Find two matrices $\mathbf{A}\in\mathbb{C}^{2\times2}$ and $\mathbf{B}\in\mathbb{C}^{2\times2}$ such that:
- they have the same eigenvalues
- but they are NOT similar
MY ATTEMPT
The characteristic polynomial of $\mathbf{A}$ is $p_{\mathbf{A}}(\lambda)=\lambda^{2}-\mathrm{tr}(\mathbf{A})+\mathrm{det}(\mathbf{A})$ and the characteristic polynomial of $\mathbf{B}$ is $p_{\mathbf{B}}(\lambda)=\lambda^{2}-\mathrm{tr}(\mathbf{B})+\mathrm{det}(\mathbf{B})$.
"The same eigenvalues" $\Longleftrightarrow P_{\mathbf{A}}(\lambda)=P_{\mathbf{B}}(\lambda)\Longleftrightarrow$ $\Longleftrightarrow\begin{cases}
\begin{array}{c}
\mathrm{tr}(\mathbf{A})=\mathrm{tr}(\mathbf{B})\\
\mathrm{det}(\mathbf{A})=\mathrm{det}(\mathbf{B})

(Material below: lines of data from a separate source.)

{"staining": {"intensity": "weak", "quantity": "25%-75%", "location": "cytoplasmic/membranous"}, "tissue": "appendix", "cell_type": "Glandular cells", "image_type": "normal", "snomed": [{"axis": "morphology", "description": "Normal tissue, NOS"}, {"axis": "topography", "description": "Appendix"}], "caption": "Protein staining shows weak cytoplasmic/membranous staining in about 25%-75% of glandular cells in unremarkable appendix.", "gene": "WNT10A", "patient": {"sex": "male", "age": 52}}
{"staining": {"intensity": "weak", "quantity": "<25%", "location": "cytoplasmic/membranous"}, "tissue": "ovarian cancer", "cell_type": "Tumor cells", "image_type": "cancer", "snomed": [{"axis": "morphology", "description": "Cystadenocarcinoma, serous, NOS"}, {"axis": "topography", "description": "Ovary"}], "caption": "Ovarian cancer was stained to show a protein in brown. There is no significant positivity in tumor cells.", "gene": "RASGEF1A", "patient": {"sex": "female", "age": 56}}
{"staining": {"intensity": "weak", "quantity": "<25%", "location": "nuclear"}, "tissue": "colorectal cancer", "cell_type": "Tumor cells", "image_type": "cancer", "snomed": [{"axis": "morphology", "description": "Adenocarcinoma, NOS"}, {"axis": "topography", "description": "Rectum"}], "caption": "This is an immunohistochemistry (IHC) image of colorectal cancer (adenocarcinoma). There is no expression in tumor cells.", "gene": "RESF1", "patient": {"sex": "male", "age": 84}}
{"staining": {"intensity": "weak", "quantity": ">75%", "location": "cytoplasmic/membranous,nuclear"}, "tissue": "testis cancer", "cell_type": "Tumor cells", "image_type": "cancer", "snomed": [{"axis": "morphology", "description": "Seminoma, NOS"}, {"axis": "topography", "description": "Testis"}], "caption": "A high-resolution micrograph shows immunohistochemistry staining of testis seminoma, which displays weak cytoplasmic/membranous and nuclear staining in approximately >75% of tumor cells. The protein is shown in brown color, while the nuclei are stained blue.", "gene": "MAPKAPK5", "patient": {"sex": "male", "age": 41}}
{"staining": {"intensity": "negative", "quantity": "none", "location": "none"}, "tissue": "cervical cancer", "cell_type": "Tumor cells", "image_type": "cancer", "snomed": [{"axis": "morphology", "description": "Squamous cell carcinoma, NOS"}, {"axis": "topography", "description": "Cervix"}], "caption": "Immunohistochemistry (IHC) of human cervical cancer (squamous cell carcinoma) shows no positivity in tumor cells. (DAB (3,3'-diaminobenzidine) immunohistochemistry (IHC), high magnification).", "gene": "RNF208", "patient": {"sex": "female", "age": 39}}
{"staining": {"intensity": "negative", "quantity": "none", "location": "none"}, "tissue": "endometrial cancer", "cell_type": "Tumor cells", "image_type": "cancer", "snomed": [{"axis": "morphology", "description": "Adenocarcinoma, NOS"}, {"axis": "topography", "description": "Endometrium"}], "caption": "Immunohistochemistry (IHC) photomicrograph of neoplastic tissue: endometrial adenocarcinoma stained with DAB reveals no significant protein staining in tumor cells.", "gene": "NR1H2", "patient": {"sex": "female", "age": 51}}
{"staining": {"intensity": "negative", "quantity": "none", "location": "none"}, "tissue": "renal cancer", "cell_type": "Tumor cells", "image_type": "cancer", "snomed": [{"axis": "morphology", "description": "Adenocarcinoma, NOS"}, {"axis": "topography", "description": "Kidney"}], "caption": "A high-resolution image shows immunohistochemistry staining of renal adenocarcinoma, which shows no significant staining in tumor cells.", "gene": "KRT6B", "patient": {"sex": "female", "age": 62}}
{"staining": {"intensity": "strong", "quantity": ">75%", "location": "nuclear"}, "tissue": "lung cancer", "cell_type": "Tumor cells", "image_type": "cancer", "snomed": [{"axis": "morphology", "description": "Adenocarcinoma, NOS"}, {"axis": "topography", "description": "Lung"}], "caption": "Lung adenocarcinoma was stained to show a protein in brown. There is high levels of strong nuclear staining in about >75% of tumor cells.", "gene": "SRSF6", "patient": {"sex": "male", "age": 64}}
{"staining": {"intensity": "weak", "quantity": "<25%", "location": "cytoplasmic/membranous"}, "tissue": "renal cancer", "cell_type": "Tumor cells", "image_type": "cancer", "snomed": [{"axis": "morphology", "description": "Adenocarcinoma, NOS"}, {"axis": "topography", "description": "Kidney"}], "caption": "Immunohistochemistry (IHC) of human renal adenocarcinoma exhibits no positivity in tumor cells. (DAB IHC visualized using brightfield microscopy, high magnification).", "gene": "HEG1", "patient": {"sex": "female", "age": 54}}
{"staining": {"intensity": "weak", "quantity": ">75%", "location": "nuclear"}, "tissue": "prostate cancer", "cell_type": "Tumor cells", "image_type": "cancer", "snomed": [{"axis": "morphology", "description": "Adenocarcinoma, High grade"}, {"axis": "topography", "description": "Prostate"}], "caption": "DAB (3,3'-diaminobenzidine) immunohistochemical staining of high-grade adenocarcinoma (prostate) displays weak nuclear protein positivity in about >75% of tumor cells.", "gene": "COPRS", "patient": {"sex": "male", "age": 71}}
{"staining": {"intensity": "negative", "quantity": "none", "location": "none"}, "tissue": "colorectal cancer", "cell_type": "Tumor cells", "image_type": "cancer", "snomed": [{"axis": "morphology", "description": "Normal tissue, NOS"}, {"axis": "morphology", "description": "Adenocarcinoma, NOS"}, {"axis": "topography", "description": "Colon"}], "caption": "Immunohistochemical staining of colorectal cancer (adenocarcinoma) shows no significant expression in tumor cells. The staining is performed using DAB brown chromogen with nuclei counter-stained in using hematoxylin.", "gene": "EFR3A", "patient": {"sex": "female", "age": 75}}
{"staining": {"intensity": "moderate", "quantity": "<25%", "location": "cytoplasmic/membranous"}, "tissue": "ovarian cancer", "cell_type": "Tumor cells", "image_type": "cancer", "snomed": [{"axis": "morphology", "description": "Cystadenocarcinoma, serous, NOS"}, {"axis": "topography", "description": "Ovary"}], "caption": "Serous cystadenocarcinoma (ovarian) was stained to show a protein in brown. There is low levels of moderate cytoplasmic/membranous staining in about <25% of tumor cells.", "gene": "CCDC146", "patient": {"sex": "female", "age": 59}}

\end{array} & \Longleftrightarrow\end{cases}\begin{cases}
\begin{array}{c}
a_{11}+a_{22}=b_{11}+b_{22}\\
a_{11}a_{22}-a_{21}a_{12}=b_{11}b_{22}-b_{21}b_{12}
\end{array}\end{cases}$
And now?
Best Answer
Consider the matrices \begin{align} A = \begin{pmatrix} 1 & 0\\ 0 & 1 \end{pmatrix} \ \ \text{ and } \ \ B = \begin{pmatrix} 1 & 1\\ 0 & 1 \end{pmatrix} \end{align} which clearly have the same eigenvalues, but they are not similar because $B$ is a Jordan block that can't be diagonalized.